I due curatori hanno presentato al varo della mostra nel quasi museale spazio privato di via Monte di Pietà (il ché conferisce all’operazione la solennità di una consacrazione filologico categoriale) il risultato di una ricerca comune che dura dal remoto pre Covid e che raduna le presenze – nel comune loro sentire – più rappresentative di ciò che è oggi la “mera pittura”, ovvero la scoperta di una dimensione inedita dell’agire pittorico, informata a una ritrovata energia creativa che scocca proprio dalla rottura, dall’incrinamento (e qui l’onomatopea inglese Glitch assume maggiore, e più propria, pregnanza di significato) degli schemi e delle forme tradizionali dell’arte, sia pure contemporanea.

Ma dove si rivela, in pittura, il glitch, che in elettronica – ambito gergale da cui è prelevato il termine – indica il disfunzionamento che inceppa il disegno regolare di una forma d’onda?

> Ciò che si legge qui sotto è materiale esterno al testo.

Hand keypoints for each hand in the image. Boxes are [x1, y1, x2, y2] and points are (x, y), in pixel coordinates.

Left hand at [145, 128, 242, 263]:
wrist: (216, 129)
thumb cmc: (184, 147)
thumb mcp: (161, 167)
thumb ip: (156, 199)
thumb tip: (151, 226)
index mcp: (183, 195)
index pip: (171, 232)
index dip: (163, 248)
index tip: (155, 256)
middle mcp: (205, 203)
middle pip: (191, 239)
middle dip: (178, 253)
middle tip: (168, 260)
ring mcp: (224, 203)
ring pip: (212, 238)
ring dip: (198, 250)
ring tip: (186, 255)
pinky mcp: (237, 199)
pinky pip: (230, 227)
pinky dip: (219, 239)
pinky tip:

In tutte le rotture estemporanee, non casuali ma intenzionali e reiterate, delle convenzionalità dei repertori tecnici, formali, di contenuto e di espressione dell’artista nei rispetti dell’opera.

Supporti frammentati o deformati, tele ordinate, o per meglio dire, disordinate, ma perciò stesso riordinate in catalogazioni superiori, che esorcizzano pertanto il tabù della fluidità corrente, in distici irregolari che entrano a loro volta in relazione visiva con opere singole, metafore ipertroficamente materiche, debordanti dai confini delle cornici, sequenze pittoriche che scivolano dai limiti verticali delle pareti per affondare sulle superfici orizzontali dei pavimenti, fino a lambire i piedi dello spettatore.

Il criterio di selezione del “mero” artista non conosce, nemmeno lui, confini di genere né di tecnica: astrazione e figurazione, per esempio, a dispetto del grande ritorno conclamato della mimesi e del realismo, non sono condizioni senza le quali le nuove “verità” della pittura non si possano manifestare. E nemmeno bidimensionalità e tridimensionalità dell’opera fanno la differenza. Per non dire della molteplicità libera e disinvolta sulla scelta dei materiali: di supporto, di complemento o addirittura “meramente” essenziali nella realizzazione del manufatto artistico.

Installation view <em>Glitch<em> BUILDING secondo piano ph Leonardo Morfini

Ogni “smagliatura” che interferisca tra l’attesa abituale di un’opera d’arte e la relazione con essa per effetto – e dopo gli effetti – del glitch è concessa, non già tollerata come difetto, ma ravvisata criticamente come principio ordinatore e rigeneratore della pittura, in una nuova chiave estetica che riapre le porte della materialità, anche bassamente materiale, dell’arte.

Che non si dica che tutto questo “nuovo ordine artistico” sia meno che legittimo e onorevole, che non abbia pieno diritto di cittadinanza nell’habitat riformato e rieducato linguisticamente dell’arte contemporanea, ma che si smetta anche, o quantomeno si riduca il ritmo, con la solfa dell’arte fluida e degli artisti inorganici e disgregati. Alla critica militante e autorevole, tutto sommato, le categorie, le scuole, le tendenze e i gruppi organizzati piacciono ancora molto, anche se fanno finta che sia arte morta.